(Records from a collection)
==*==

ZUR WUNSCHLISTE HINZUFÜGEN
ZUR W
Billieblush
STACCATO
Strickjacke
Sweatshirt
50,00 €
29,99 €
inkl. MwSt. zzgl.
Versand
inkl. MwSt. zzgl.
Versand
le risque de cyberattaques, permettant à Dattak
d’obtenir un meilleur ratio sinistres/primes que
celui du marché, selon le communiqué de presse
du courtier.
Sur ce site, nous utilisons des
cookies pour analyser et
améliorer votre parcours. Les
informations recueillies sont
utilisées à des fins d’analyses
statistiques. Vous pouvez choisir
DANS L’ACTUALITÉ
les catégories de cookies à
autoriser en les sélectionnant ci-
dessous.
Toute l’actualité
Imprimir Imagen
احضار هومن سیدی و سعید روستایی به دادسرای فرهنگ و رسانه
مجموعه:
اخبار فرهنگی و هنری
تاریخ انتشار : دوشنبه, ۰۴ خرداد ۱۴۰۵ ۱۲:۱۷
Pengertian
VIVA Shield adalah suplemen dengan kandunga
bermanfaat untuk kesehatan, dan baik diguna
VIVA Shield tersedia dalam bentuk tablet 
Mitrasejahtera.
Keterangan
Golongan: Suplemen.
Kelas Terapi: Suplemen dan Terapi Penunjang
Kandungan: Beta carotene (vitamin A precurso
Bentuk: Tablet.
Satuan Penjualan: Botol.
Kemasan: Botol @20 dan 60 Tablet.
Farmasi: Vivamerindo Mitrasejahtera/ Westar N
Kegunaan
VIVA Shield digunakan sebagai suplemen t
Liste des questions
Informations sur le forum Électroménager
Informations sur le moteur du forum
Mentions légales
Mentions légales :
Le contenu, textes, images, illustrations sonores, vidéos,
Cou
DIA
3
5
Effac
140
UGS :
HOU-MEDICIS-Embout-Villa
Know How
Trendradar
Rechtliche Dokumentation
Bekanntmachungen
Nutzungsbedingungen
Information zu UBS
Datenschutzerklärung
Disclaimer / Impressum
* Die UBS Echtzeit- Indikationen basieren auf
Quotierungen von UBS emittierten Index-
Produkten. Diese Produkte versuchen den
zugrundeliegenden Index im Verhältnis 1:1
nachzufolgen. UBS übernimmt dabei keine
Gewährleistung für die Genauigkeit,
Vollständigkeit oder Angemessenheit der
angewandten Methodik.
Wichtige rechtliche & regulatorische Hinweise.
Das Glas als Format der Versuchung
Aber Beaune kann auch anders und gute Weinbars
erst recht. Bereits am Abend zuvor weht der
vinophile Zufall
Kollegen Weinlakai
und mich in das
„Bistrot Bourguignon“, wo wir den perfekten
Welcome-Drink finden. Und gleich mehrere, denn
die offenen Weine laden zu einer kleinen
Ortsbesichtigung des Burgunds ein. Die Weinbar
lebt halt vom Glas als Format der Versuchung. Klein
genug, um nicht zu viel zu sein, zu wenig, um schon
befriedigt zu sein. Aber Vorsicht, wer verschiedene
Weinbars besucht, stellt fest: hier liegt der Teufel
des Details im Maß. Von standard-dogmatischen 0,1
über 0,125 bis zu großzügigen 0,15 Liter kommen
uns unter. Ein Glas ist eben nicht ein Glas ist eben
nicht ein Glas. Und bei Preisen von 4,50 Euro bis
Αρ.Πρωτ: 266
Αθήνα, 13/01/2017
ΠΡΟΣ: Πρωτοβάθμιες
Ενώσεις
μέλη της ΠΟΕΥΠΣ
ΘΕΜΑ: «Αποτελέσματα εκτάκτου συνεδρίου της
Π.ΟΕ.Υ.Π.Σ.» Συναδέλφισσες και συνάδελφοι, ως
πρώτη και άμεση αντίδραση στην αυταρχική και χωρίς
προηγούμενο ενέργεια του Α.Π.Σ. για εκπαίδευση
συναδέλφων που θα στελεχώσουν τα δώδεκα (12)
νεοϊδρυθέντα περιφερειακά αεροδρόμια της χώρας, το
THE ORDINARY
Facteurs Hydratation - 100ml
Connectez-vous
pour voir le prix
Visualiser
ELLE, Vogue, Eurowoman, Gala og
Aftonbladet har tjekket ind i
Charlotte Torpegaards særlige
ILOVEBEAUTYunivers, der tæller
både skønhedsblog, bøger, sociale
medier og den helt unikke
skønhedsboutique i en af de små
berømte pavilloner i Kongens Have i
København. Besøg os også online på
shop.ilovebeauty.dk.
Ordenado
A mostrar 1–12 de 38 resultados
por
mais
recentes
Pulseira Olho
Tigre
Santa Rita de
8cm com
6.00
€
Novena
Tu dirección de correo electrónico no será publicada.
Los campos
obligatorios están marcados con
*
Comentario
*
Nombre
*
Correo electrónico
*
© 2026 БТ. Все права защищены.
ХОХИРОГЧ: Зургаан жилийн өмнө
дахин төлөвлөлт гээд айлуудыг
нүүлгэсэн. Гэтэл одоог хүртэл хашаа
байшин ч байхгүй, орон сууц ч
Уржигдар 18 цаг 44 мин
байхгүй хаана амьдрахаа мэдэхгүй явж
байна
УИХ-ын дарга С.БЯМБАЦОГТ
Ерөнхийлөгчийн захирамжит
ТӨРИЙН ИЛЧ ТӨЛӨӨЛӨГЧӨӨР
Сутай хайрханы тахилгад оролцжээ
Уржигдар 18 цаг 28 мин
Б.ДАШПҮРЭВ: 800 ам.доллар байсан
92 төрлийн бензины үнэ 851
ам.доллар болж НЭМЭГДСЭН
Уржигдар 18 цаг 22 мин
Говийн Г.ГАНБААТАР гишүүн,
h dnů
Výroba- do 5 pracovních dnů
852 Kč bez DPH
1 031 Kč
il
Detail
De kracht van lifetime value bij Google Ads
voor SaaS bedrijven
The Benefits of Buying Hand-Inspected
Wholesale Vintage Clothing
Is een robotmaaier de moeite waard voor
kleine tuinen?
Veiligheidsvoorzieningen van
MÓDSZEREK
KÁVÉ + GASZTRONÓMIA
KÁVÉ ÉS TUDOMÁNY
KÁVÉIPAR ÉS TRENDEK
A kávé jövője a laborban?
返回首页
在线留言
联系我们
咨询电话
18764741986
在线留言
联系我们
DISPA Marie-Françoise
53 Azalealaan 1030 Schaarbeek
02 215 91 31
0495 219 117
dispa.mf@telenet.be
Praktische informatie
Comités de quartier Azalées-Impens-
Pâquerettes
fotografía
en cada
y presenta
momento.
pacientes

==*==

# Your instructions:
Each line containing the word "Weinbars" needs to be copied from the data above.

# Reply to the exercise:
Aber Beaune kann auch anders und gute Weinbars
Weinbars besucht, stellt fest: hier liegt der Teufel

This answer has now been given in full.